Released August 10, 2009

DECORAH, Iowa – “High unemployment rates and a slowing economy are causing many to question the future of the their jobs,” commented Erin Ludwig, Iowa State University Extension Family Resource Management Program Specialist. Developing an emergency fund to deal with unexpected events such as job loss, can help ease the pain in the event you are faced with such emergency.

By setting up an emergency fund, you protect yourself from the unknowns such as losing your job, car breaking down, breaking your arm, etc.). Without this reserve, you may be tempted or forced, to go into debt—debt that may take you years to pay off and cost you much more in the long run. Having an emergency fund gives you options to handle life’s unexpected events.

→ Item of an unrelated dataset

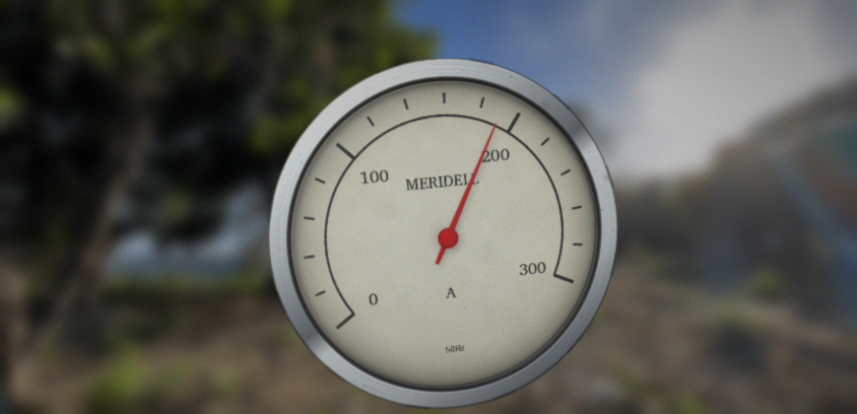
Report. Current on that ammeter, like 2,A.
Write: 190,A
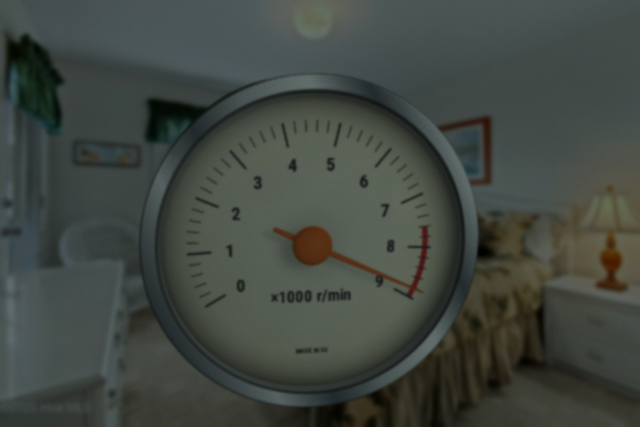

How much savings is enough for an emergency fund?

Some financial experts recommend increasing emergency savings to as much as 8 to 12 months' expenses during a recession, compared to 3 to 6 months' expenses during better economic times. The amount will depend on your personal situation (job security, income level, needs). Some of this money should be kept in liquid accounts, such as a money market fund, while other funds could be tapped from a low-interest source such as a home equity loan.

How do you get started?

One of the easiest ways is to make your savings automatic. Check with your employer and bank or credit union about direct deposits or transfers from checking to savings. You could also try saving a small amount each week and make deposits into your savings account. You could also try saving every $5 dollar bill or even all of your change.

If your company and/or industry sector (e.g., retailing) are "shaky," you need to build a big emergency fund quickly. Slash your spending and start saving aggressively. Talk with your family about the need to spend less and save more. Then challenge family members to be as frugal as possible and celebrate their successes with inexpensive rewards. Plan free entertainment activities such as picnics in a park, DVDs borrowed from a public library, and "potluck" dinners with family or friends instead of eating out.

If you've been saving money in tax-deferred college and/or retirement savings accounts, consider suspending your contributions temporarily and redirecting the money to build up your emergency fund. Put this cash in liquid assets such as a money market account or short-term certificate of deposit. If you lose your job, you'll have money readily available to pay your bills. If your job is spared, you can always use this money later for college or retirement.

Your emergency account should be easily accessible, just not too accessible. Financial institutions offer a variety of savings accounts, such as passbook savings, money market funds, and short-term CDs, which work well for emergency savings.

Cutting expenses is important when there is uncertainty about one's income stream. Examine monthly expenditures to see where spending can be trimmed. If you are buying a vehicle with a current outstanding loan balance, it may be necessary to consider eliminating the loan payment by selling the vehicle. Unless the outstanding balance is greater than the value of the vehicle, using the difference between sales price and loan pay-off to purchase a less-expensive means of transportation is an option. It will be easier in the future when your income is more secure to upgrade to a newer vehicle rather than allowing late payments to bring down your credit score, resulting in less borrowing power.